▶ INSTRUCTIONS
1. In the Cabot biography, switch "law firm" to "legal practice" and write out everything from "American philosopher and author (1821–1903)" down to "Henry David Thoreau.".
2. According to the Cabot biography, in what year did Cabot begin editing the Massachusetts Quarterly Review?

SOURCE EXTRACT START

American philosopher and author (1821–1903)

James Elliot Cabot (June 18, 1821 – January 16, 1903) was an American philosopher and author, born in Boston to Samuel Cabot Jr., and Eliza Cabot.

==Education and career==
Having received his bachelor's degree from Harvard Law School in 1845, Elliot started a law firm.

He taught philosophy at Harvard and was a transcendentalist and edited the Massachusetts Quarterly Review, beginning in 1848. Cabot was a correspondent of Henry David Thoreau.

==Views and publications==
Cabot argued that we do not experience space directly, that space is "a system of relations, it cannot be given in any one sensation. [...] Space is a symbol of the general relatedness of objects constructed by thought from data which lie below consciousness." Cabot was of the opinion that the position of something in space was not felt at all, but deduced from perceived relations.

SOURCE EXTRACT END
LISTED ENTRIES START

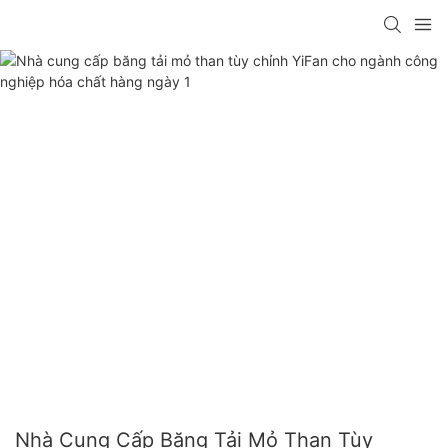
Nhà Cung Cấp Băng Tải Mỏ Than Tùy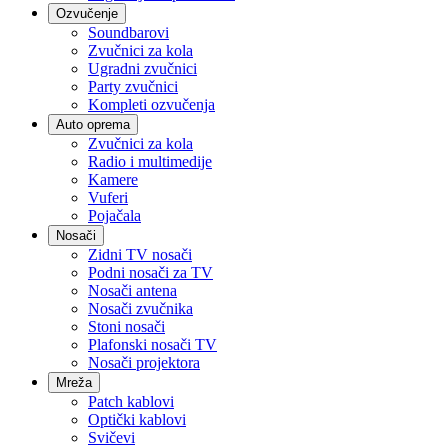
Ozvučenje
Soundbarovi
Zvučnici za kola
Ugradni zvučnici
Party zvučnici
Kompleti ozvučenja
Auto oprema
Zvučnici za kola
Radio i multimedije
Kamere
Vuferi
Pojačala
Nosači
Zidni TV nosači
Podni nosači za TV
Nosači antena
Nosači zvučnika
Stoni nosači
Plafonski nosači TV
Nosači projektora
Mreža
Patch kablovi
Optički kablovi
Svičevi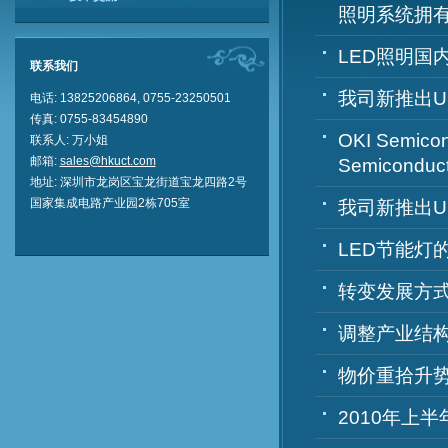
照明系统拥有
LED照明国
联系我们
我司新推出UCT
电话: 13825206864, 0755-23250501
传真: 0755-83454890
OKI Semic
联系人: 万小
姐
邮箱:
sales@hkuct.com
Semicondu
地址: 深
圳
市龙岗区宝龙街道宝龙四路2号
国家集成电路产业园2栋705室
我司新推出UC
LED节能灯
转变发展方式
调整产业结构
物价重拾升势
2010年上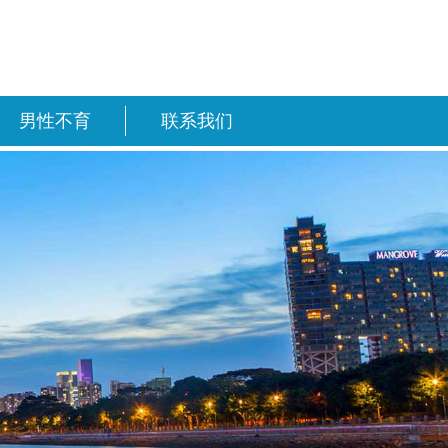
男性不育
联系我们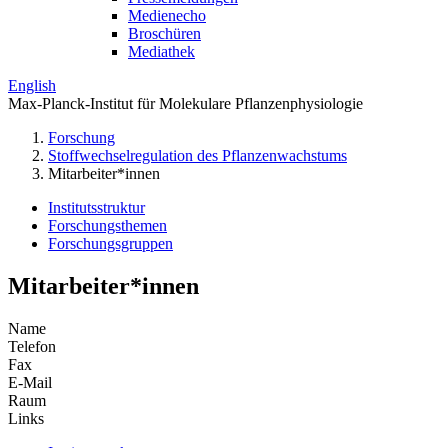
Medienecho
Broschüren
Mediathek
English
Max-Planck-Institut für Molekulare Pflanzenphysiologie
Forschung
Stoffwechselregulation des Pflanzenwachstums
Mitarbeiter*innen
Institutsstruktur
Forschungsthemen
Forschungsgruppen
Mitarbeiter*innen
Name
Telefon
Fax
E-Mail
Raum
Links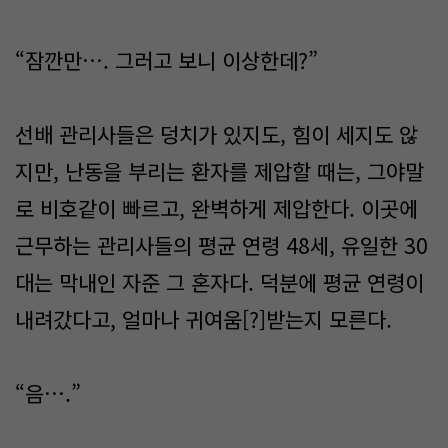
“잠깐만…. 그러고 보니 이상한데?”
선배 관리사들은 덩치가 있지도, 힘이 세지도 않
지만, 난동을 부리는 환자를 제압할 때는, 그야말
로 비호같이 빠르고, 완벽하게 제압한다. 이곳에
근무하는 관리사들의 평균 연령 48세, 유일한 30
대는 막내인 자준 그 혼자다. 덕분에 평균 연령이
내려갔다고, 얼마나 귀여움[?]받는지 모른다.
“음….”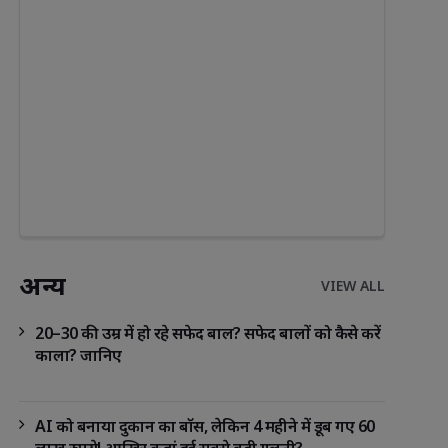
अन्य
VIEW ALL
20–30 की उम्र में हो रहे सफेद बाल? सफेद बालों को कैसे करें
काला? जानिए
AI को बनाया दुकान का बॉस, लेकिन 4 महीने में डूब गए 60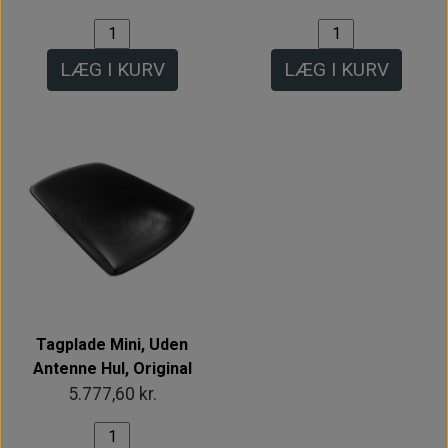
LÆG I KURV
LÆG I KURV
Tagplade Mini, Uden
Antenne Hul, Original
5.777,60 kr.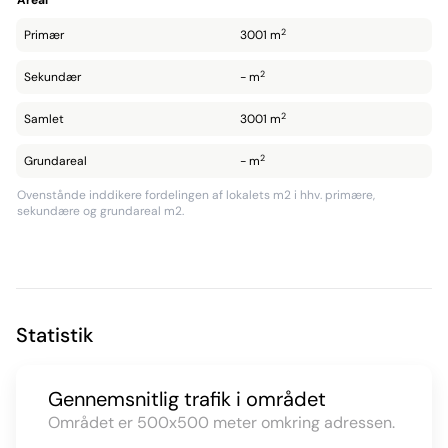
Areal
2
Primær
3001 m
2
Sekundær
- m
2
Samlet
3001 m
2
Grundareal
- m
Ovenstånde inddikere fordelingen af lokalets m2 i hhv. primære,
sekundære og grundareal m2.
Statistik
Gennemsnitlig trafik i området
Området er 500x500 meter omkring adressen.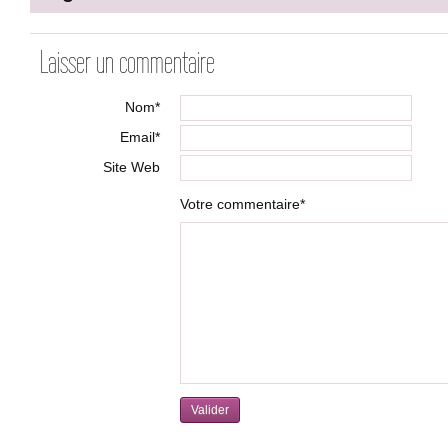
Laisser un commentaire
Nom*
Email*
Site Web
Votre commentaire*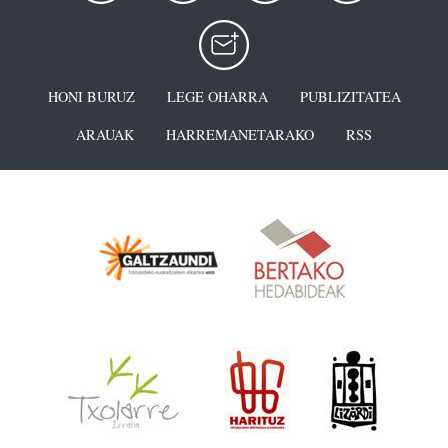
HONI BURUZ
LEGE OHARRA
PUBLIZITATEA
ARAUAK
HARREMANETARAKO
RSS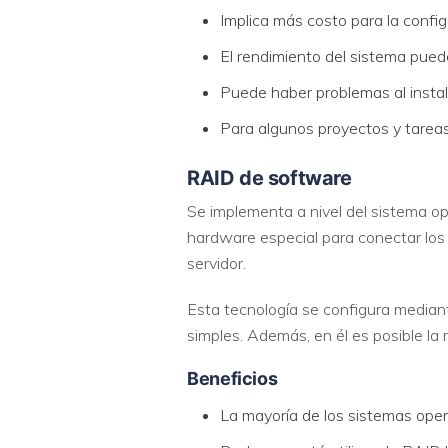
Implica más costo para la configu
El rendimiento del sistema puede
Puede haber problemas al instala
Para algunos proyectos y tareas
RAID de software
Se implementa a nivel del sistema op
hardware especial para conectar los
servidor.
Esta tecnología se configura median
simples. Además, en él es posible la
Beneficios
La mayoría de los sistemas opera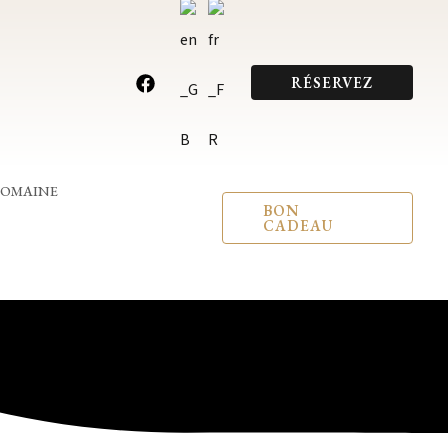
RÉSERVEZ
DOMAINE
BON
CADEAU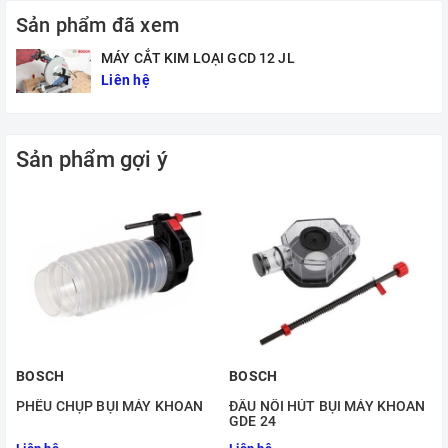
Sản phẩm đã xem
MÁY CẮT KIM LOẠI GCD 12 JL
Liên hệ
Sản phẩm gợi ý
BOSCH
BOSCH
PHỄU CHỤP BỤI MÁY KHOAN
ĐẦU NỐI HÚT BỤI MÁY KHOAN
GDE 24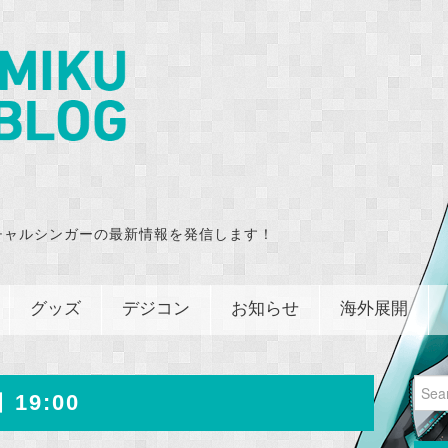
チャルシンガーの最新情報を発信します！
グッズ
デジコン
お知らせ
海外展開
Sear
 19:00
for: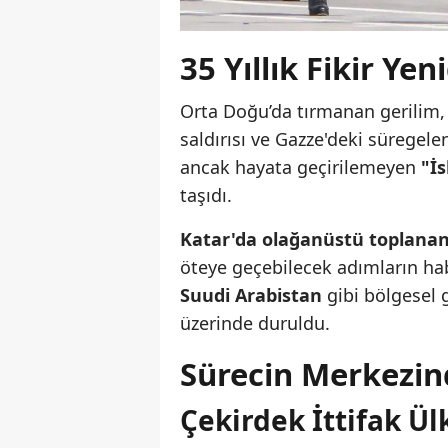
35 Yıllık Fikir Y
Orta Doğu’da tırmanan gerilim, 
saldırısı ve Gazze'deki süregel
ancak hayata geçirilemeyen
"İ
taşıdı.
Katar'da olağanüstü toplanan İs
öteye geçebilecek adımların habe
Suudi Arabistan
gibi bölgesel g
üzerinde duruldu.
Sürecin Merkezin
Çekirdek İttifak Ülk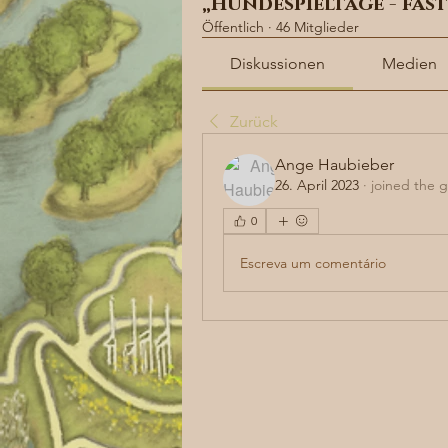
„Hundespieltage - fas
Öffentlich
·
46 Mitglieder
Diskussionen
Medien
Zurück
Ange Haubieber
26. April 2023
·
joined the 
0
Escreva um comentário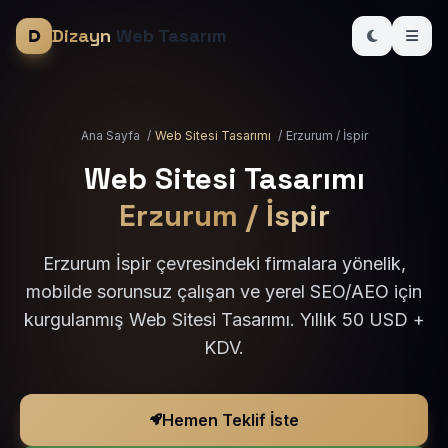
Dizayn
Web Tasarım
Ana Sayfa
/
Web Sitesi Tasarımı
/
Erzurum / İspir
Web Sitesi Tasarımı
Erzurum / İspir
Erzurum İspir çevresindeki firmalara yönelik,
mobilde sorunsuz çalışan ve yerel SEO/AEO için
kurgulanmış Web Sitesi Tasarımı. Yıllık 50 USD +
KDV.
Hemen Teklif İste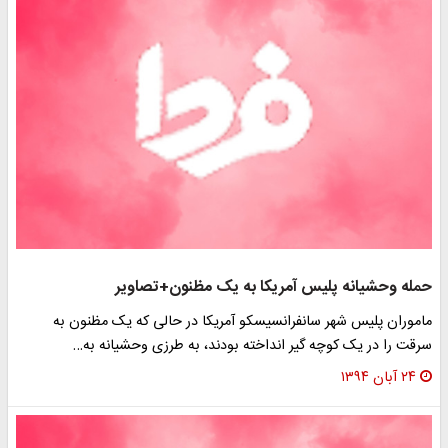
حمله وحشیانه پلیس آمریکا به یک مظنون+تصاویر
ماموران پلیس شهر سانفرانسیسکو آمریکا در حالی که یک مظنون به
سرقت را در یک کوچه گیر انداخته بودند، به طرزی وحشیانه به…
۲۴ آبان ۱۳۹۴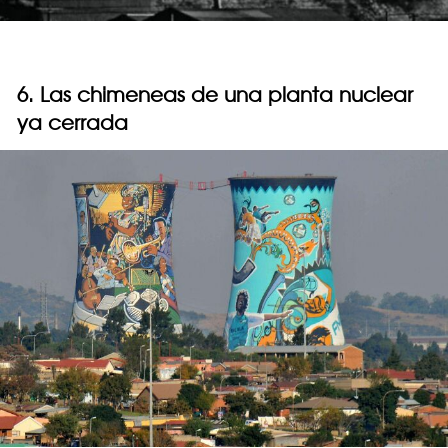
6. Las chimeneas de una planta nuclear
ya cerrada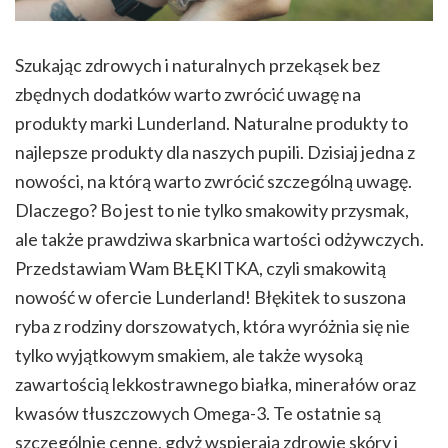
Szukając zdrowych i naturalnych przekąsek bez
zbędnych dodatków warto zwrócić uwagę na
produkty marki Lunderland. Naturalne produkty to
najlepsze produkty dla naszych pupili. Dzisiaj jedna z
nowości, na którą warto zwrócić szczególną uwagę.
Dlaczego? Bo jest to nie tylko smakowity przysmak,
ale także prawdziwa skarbnica wartości odżywczych.
Przedstawiam Wam BŁĘKITKA, czyli smakowitą
nowość w ofercie Lunderland! Błękitek to suszona
ryba z rodziny dorszowatych, która wyróżnia się nie
tylko wyjątkowym smakiem, ale także wysoką
zawartością lekkostrawnego białka, minerałów oraz
kwasów tłuszczowych Omega-3. Te ostatnie są
szczególnie cenne, gdyż wspierają zdrowie skóry i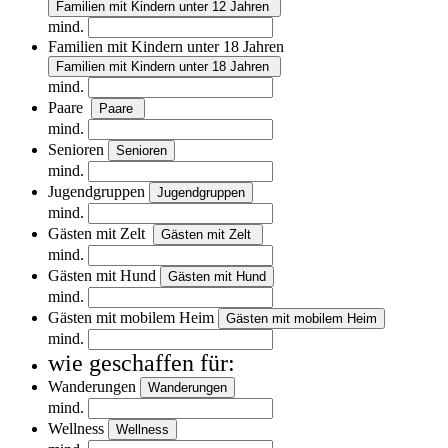
Familien mit Kindern unter 12 Jahren
mind.
Familien mit Kindern unter 18 Jahren
Familien mit Kindern unter 18 Jahren
mind.
Paare
Paare
mind.
Senioren
Senioren
mind.
Jugendgruppen
Jugendgruppen
mind.
Gästen mit Zelt
Gästen mit Zelt
mind.
Gästen mit Hund
Gästen mit Hund
mind.
Gästen mit mobilem Heim
Gästen mit mobilem Heim
mind.
wie geschaffen für:
Wanderungen
Wanderungen
mind.
Wellness
Wellness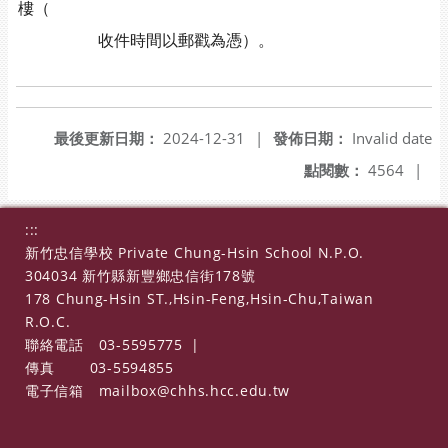
樓（
收件時間以郵戳為憑）。
最後更新日期：
2024-12-31
|
發佈日期：
Invalid date
點閱數：
4564
|
:::
新竹忠信學校 Private Chung-Hsin School N.P.O.
304034 新竹縣新豐鄉忠信街178號
178 Chung-Hsin ST.,Hsin-Feng,Hsin-Chu,Taiwan
R.O.C.
聯絡電話
03-5595775
|
傳真
03-5594855
電子信箱
mailbox@chhs.hcc.edu.tw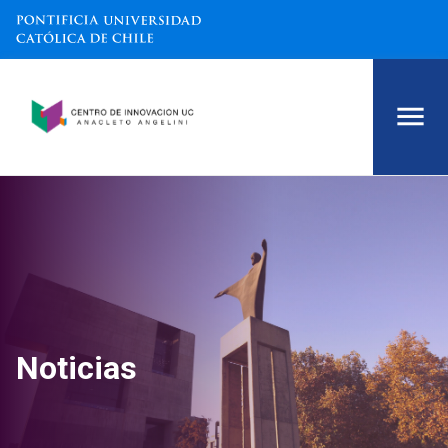
Noticias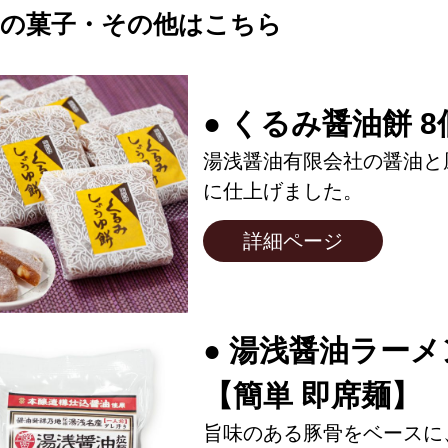
気の菓子・その他はこちら
● くるみ醤油餅 
湯浅醤油有限会社の醤油と
に仕上げました。
詳細ページ
● 湯浅醤油ラーメ
【簡単 即席麺】
旨味のある豚骨をベースに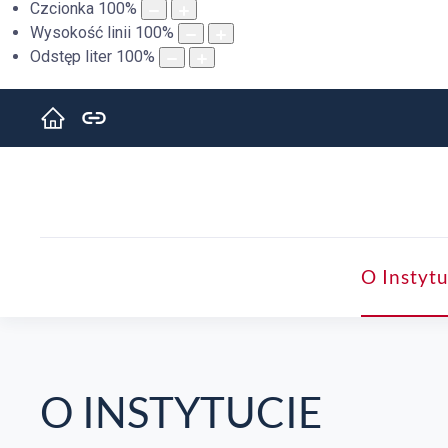
Czcionka
100
%
Wysokość linii
100
%
Odstęp liter
100
%
O Instytu
O INSTYTUCIE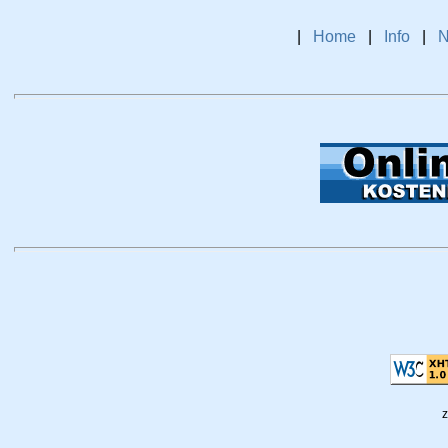
|
Home
|
Info
|
N
z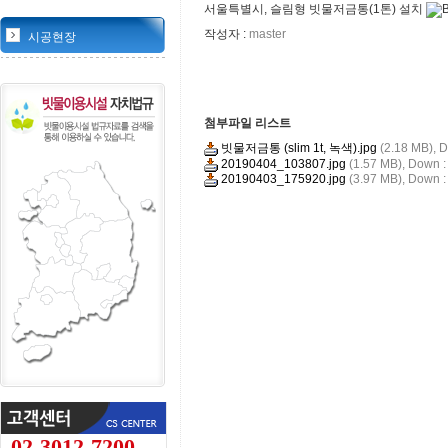
서울특별시, 슬림형 빗물저금통(1톤) 설치
작성자 :
master
시공현장
첨부파일 리스트
빗물저금통 (slim 1t, 녹색).jpg
(2.18 MB),
D
20190404_103807.jpg
(1.57 MB),
Down :
20190403_175920.jpg
(3.97 MB),
Down :
02-3012-7200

LISTED ENTRIES END

▶ OUTPUTS FOR THE TASKS
1.
American philosopher and author (1821–1903)

James Elliot Cabot (June 18, 1821 – January 16, 1903) was an American philosopher and author, born in Boston to Samuel Cabot Jr., and Eliza Cabot.

==Education and career==
Having received his bachelor's degree from Harvard Law School in 1845, Elliot started a legal practice.

He taught philosophy at Harvard and was a transcendentalist and edited the Massachusetts Quarterly Review, beginning in 1848. Cabot was a correspondent of Henry David Thoreau.

2. 1848